*Description of the task*. Within the entries below, how many lines carry the word "تشغيل"? State the number and stop.

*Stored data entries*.
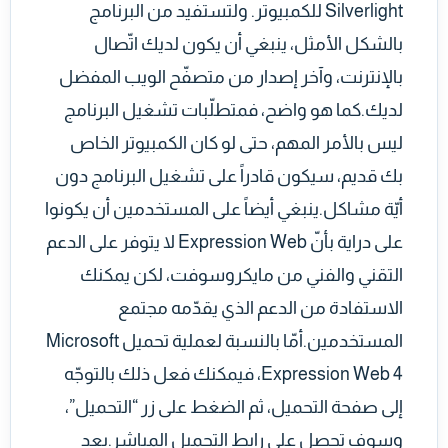
Silverlight للكمبيوتر. ولتستفيد من البرنامج
بالشكل الأمثل، ينبغي أن يكون لديك اتّصال
بالإنترنت، وآخر إصدار من متصفّح الويب المفضل
لديك.كما هو واضح، فمتطلّبات تشغيل البرنامج
ليس بالأمر المهم، حتى لو كان الكمبيوتر الخاص
بك قديم، سيكون قادراً على تشغيل البرنامج دون
أيّة مشاكل.ينبغي أيضاً على المستخدمين أن يكونوا
على دراية بأنّ Expression Web لا يتوفر على الدعم
التقني والفني من مايكروسوفت، لكن يمكنك
الاستفادة من الدعم الذي يقدّمه مجتمع
المستخدمين.أمّا بالنسبة لعملية تحميل Microsoft
Expression Web 4، فيمكنك فعل ذلك بالتوجّه
إلى صفحة التحميل، ثم الضغط على زر “التحميل”،
وسوف تحصل على رابط التحميل المباشر.بعد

*Written answer*. 2